Non, peuple de Salonique, votre richesse future ne gît pas principalement dans ces lointaines provenances; elle est plus près de vous, sous votre main. Comme dans la fable, remuez votre sol, ou du moins que vos frères le remuent pour vous ; au lieu d’un trésor tombé du ciel, vous aurez un revenu solide et assuré. Pour devenir les courtiers de l’Europe, soyez d’abord ceux de la péninsule des Balkans. Que ces magnifiques contrées, si riches autrefois et si peuplées, sortent de leur engourdissement; qu’elles travaillent et produisent, et vous grandirez avec elles. Avant d’être international, il faut être de son pays. Marseille a derrière elle la France; Gênes a l’Italie; Trieste a l’Autriche ; et si Liverpool n’avait pas Manchester, ce port ne serait pas devenu l’entrepôt du monde. Je sais bien que votre domaine est disputé, livré aux querelles des hommes, et qu’il ne dépend pas de vous d’unir toutes ces races dans un effort commun. Mais le monde est mené par une certaine force des choses, — on disait autrefois par un ordre providentiel, — qui se joue des congrès, et qui se plaît à démolir les barrières inventées par les diplomates. La nécessité de manger, et pour cela de vendre et d’acheter, est une des formes les plus élémentaires de cette force irrésistible. Comme cette nécessité se reproduit tous les jours, elle triomphe à la longue d’une autre loi de fer, d’après laquelle il n’est rien de plus noble que de s’entre-tuer les uns les autres. Derrière les rivalités ardentes, les conflits et les guerres, la civilisation poursuit son travail souterrain. Voyez ce chemin de fer, dont personne au dernier moment ne voulait, ni les Serbes, qui le trouvaient trop cher; ni les Autrichiens, qui redoutaient l’invasion des produits anglais: ni les Turcs, qui appréhendaient avec plus de raison les visites de leurs bons alliés d’Europe : on l’a construit cependant, et, si invraisemblable que cela paraisse, on l’ouvrira. Il est pour vous, gens de Salonique, l’instrument, le symbole et le gage de la résurrection de votre péninsule.

Donc, la meilleure manière de mesurer votre avenir est de prendre le train pour remonter de proche en proche jusqu’au Danube, en suivant le cours du Wardar et de la Morava.

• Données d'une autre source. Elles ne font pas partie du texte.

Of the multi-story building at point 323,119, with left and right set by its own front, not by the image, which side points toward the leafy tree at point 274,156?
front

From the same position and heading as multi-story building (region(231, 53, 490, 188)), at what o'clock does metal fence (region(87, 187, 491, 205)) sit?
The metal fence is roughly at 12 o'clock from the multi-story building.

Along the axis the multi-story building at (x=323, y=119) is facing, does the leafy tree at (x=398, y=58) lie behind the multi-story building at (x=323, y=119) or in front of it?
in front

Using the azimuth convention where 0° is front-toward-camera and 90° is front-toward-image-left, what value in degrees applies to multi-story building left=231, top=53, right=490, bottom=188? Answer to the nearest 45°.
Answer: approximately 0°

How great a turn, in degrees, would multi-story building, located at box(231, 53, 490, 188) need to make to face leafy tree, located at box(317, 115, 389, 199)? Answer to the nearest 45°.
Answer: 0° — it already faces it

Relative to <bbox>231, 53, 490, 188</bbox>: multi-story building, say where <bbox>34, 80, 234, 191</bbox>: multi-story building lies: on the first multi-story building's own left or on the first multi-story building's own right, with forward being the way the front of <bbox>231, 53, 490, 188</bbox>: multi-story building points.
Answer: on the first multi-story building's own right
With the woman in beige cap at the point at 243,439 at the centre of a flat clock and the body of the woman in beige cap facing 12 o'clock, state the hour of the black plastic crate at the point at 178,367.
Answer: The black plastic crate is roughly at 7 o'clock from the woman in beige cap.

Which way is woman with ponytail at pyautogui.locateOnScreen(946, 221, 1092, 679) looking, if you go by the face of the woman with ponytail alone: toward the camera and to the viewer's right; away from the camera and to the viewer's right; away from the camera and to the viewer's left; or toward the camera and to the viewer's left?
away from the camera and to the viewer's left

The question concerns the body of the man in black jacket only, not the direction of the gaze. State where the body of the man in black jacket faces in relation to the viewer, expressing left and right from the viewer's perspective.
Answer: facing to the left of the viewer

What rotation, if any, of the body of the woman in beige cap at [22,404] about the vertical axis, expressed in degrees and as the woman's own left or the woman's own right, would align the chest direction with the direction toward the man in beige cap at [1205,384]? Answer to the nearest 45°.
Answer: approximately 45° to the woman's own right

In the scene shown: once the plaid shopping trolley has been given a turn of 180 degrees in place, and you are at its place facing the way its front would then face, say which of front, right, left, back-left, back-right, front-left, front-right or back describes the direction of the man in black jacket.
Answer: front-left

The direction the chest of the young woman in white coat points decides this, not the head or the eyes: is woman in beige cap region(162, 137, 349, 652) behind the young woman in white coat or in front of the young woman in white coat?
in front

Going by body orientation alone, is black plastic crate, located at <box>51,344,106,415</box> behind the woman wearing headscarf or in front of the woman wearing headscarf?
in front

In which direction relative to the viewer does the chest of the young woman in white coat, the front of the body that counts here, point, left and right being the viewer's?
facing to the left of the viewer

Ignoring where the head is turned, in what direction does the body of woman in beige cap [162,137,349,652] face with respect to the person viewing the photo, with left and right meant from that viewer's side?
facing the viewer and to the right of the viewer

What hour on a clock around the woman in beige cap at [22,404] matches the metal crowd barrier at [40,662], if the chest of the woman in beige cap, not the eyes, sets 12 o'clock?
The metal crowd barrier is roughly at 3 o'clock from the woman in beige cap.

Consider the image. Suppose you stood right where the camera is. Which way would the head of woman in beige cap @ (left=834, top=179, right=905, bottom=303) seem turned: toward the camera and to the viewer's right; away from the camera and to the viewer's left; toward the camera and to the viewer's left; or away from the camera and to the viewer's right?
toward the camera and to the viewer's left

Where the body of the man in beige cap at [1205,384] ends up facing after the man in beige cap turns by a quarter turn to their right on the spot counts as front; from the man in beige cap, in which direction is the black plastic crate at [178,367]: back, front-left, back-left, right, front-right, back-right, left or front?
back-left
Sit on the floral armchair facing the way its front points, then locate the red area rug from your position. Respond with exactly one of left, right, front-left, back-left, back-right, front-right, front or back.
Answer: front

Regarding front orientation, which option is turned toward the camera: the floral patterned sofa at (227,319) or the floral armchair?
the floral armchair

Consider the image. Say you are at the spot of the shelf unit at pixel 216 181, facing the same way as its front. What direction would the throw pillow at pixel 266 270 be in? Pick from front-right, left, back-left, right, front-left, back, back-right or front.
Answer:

  1. Un homme de science et d’esprit, M. Emile Burnouf, a étudié ici-même (Revue du 15 octobre 1887) les conditions du commerce français dans le Levant. Ce travail abonde en remarques judicieuses. Mais l’auteur, dans l’admiration qu’il professe pour les ordonnances de Colbert, et dans l’amertume de ses regrets pour notre prépondérance perdue, oublie que ce siècle appartient à la libre concurrence, et qu’il n’est au pouvoir d’aucun gouvernement de suppléer à l’initiative privée.